El caso del vehículo eléctrico ilustra muy bien cómo funciona este modelo sin necesidad de recurrir a teorías conspirativas sobre la propiedad intelectual. China no lidera el sector porque «copie sin consecuencias», sino porque durante años empujó financiación, infraestructuras, demanda pública y competencia interna hasta convertir el mercado en una carrera de ejecución. Decenas de fabricantes compitiendo con márgenes mínimos aceleraron el aprendizaje, la reducción de costes y el control de la cadena de suministro. Cuando el sector empezó a consolidarse, la protección regulatoria y de propiedad intelectual pasó a ser más relevante, no menos.
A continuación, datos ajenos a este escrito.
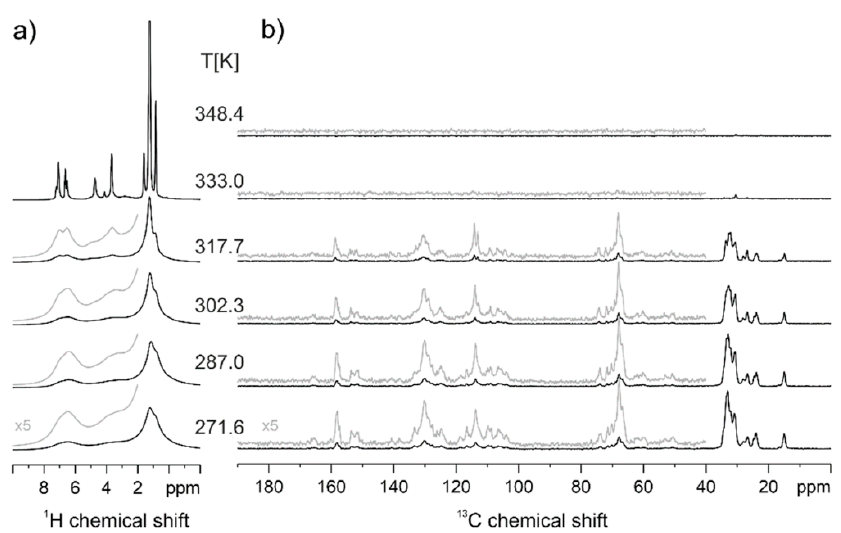
Figure 7. PAZE40 1 H MAS ( a ) and 13 C CP-MAS ( b ) NMR spectra at variable temperature. In brackets, the temperature values corrected for frictional heating under fast MAS conditions are reported.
El mismo patrón se observa en la energía solar, donde China domina la fabricación global tras haber financiado masivamente capacidad productiva, aceptando sobrecapacidad y guerras de precios como parte consciente del proceso de conquista industrial. Lo que algunos creen que es «un desastre» y «un mercado distorsionado» es, en realidad, un efecto buscado activa e intencionadamente, y en último término, la clave de la competitividad china a nivel internacional. Es imposible luchar contra ellos, porque esa estrategia los ha convertido en los mejores y los más eficientes del mundo.

En ese contexto, la propiedad intelectual funciona como un interruptor. Se aplica con mayor rigor cuando conviene estabilizar un mercado, proteger campeones nacionales o consolidar posiciones dominantes, y se toleran zonas más grises cuando el objetivo prioritario es acelerar la difusión y el aprendizaje. Esa selectividad, más que una supuesta inexistencia, es lo que desde fuera se percibe como «en China no hay propiedad intelectual». Al mismo tiempo, persisten como en todas partes algunas prácticas problemáticas, documentadas incluso por el propio gobierno de Estados Unidos en su informe Section 301 sobre China, que forman parte de un ecosistema de presión tecnológica más amplio, aunque no lo definan por completo.

La consecuencia para Europa y Estados Unidos es la parte que más cuesta pronunciar en voz alta: durante demasiado tiempo se confió en que el mercado, por sí solo, bastaría para sostener el liderazgo tecnológico e industrial. Esa etapa ha terminado. Estados Unidos lo ha asumido con el CHIPS and Science Act y la movilización explícita de recursos públicos para reconstruir capacidad en semiconductores. Mientras, la Unión Europea intenta avanzar, con bastante más fricción interna, en la misma dirección con el Net-Zero Industry Act y su intento de asegurar fabricación en tecnologías clave para la transición energética.

La pregunta, por tanto, no es si debemos copiar el modelo chino. La pregunta real es si estamos dispuestos a admitir que, sin política industrial, sin estrategia de escalado y sin asumir que la velocidad también importa, no hay construcción de soberanía tecnológica posible. Es la gran ventaja china: la capacidad de seguir estrategias plenamente intencionadas y marcadas a muy largo plazo. Seguir negándolo no nos hace más virtuosos, ni más «liberales», ni más… nada: nos hace simplemente menos relevantes.